### [Instructions for the task]
Only the lines from the start of the data below through the line that contains "documentary about musician Dragoljub" are to be copied, exactly and without pictures.

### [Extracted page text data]

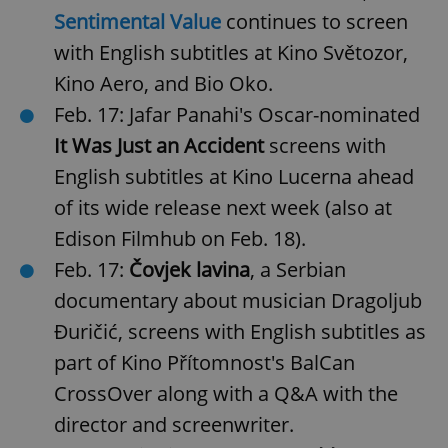
Sentimental Value
continues to screen
with English subtitles at Kino Světozor,
Kino Aero, and Bio Oko.
Feb. 17: Jafar Panahi's Oscar-nominated
It Was Just an Accident
screens with
English subtitles at Kino Lucerna ahead
of its wide release next week (also at
Edison Filmhub on Feb. 18).
Feb. 17:
Čovjek lavina
, a Serbian
documentary about musician Dragoljub
Đuričić, screens with English subtitles as
part of Kino Přítomnost's BalCan
CrossOver along with a Q&A with the
director and screenwriter.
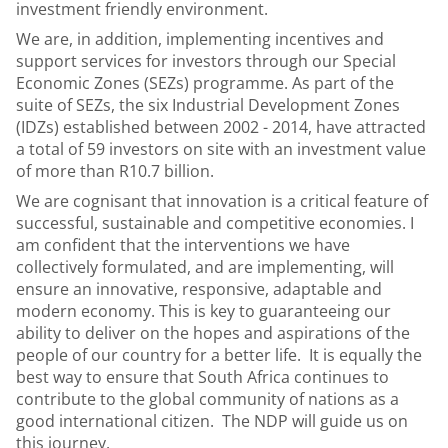
investment friendly environment.
We are, in addition, implementing incentives and
support services for investors through our Special
Economic Zones (SEZs) programme. As part of the
suite of SEZs, the six Industrial Development Zones
(IDZs) established between 2002 - 2014, have attracted
a total of 59 investors on site with an investment value
of more than R10.7 billion.
We are cognisant that innovation is a critical feature of
successful, sustainable and competitive economies. I
am confident that the interventions we have
collectively formulated, and are implementing, will
ensure an innovative, responsive, adaptable and
modern economy. This is key to guaranteeing our
ability to deliver on the hopes and aspirations of the
people of our country for a better life. It is equally the
best way to ensure that South Africa continues to
contribute to the global community of nations as a
good international citizen. The NDP will guide us on
this journey.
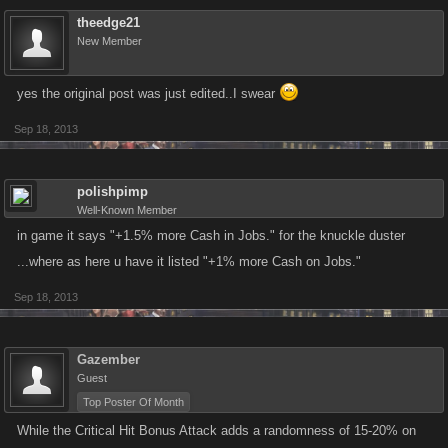
theedge21
New Member
yes the original post was just edited..I swear
Sep 18, 2013
polishpimp
Well-Known Member
in game it says "+1.5% more Cash in Jobs." for the knuckle duster
...where as here u have it listed "+1% more Cash on Jobs."
Sep 18, 2013
Gazember
Guest
Top Poster Of Month
While the Critical Hit Bonus Attack adds a randomness of 15-20% on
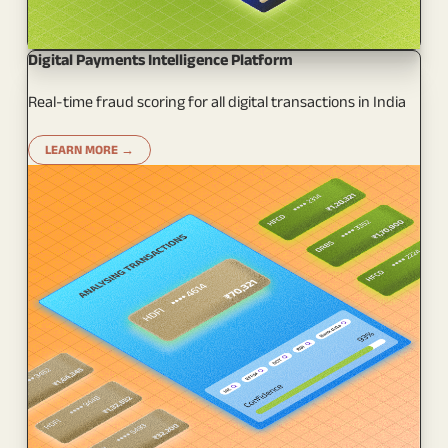
Digital Payments Intelligence Platform
Real-time fraud scoring for all digital transactions in India
LEARN MORE →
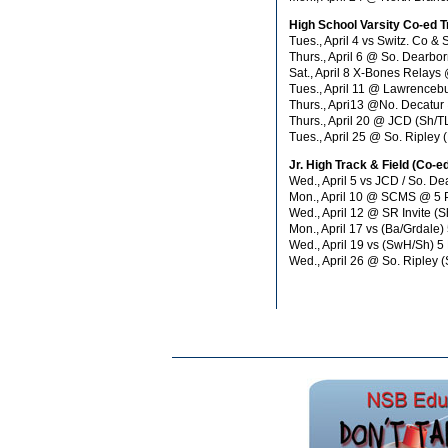
High School Varsity Co-ed T
Tues., April 4 vs Switz. Co
Thurs., April 6 @ So. Dearb
Sat., April 8 X-Bones Rela
Tues., April 11 @ Lawrenceb
Thurs., Apri13 @No. Decatu
Thurs., April 20 @ JCD (Sh/
Tues., April 25 @ So. Ripley
Jr. High Track & Field (Co-e
Wed., April 5 vs JCD / So. D
Mon., April 10 @ SCMS @ 5
Wed., April 12 @ SR Invite 
Mon., April 17 vs (Ba/Grdale)
Wed., April 19 vs (SwH/Sh) 5
Wed., April 26 @ So. Riple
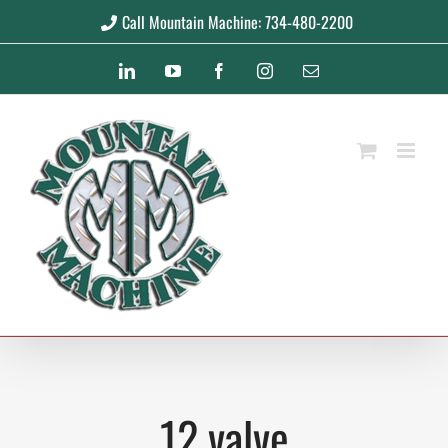
Skip
Call Mountain Machine: 734-480-2200
to
LinkedIn
YouTube
Facebook
Instagram
Email
content
12 valve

### [Exercise result]
Sentimental Value
continues to screen
with English subtitles at Kino Světozor,
Kino Aero, and Bio Oko.
Feb. 17: Jafar Panahi's Oscar-nominated
It Was Just an Accident
screens with
English subtitles at Kino Lucerna ahead
of its wide release next week (also at
Edison Filmhub on Feb. 18).
Feb. 17:
Čovjek lavina
, a Serbian
documentary about musician Dragoljub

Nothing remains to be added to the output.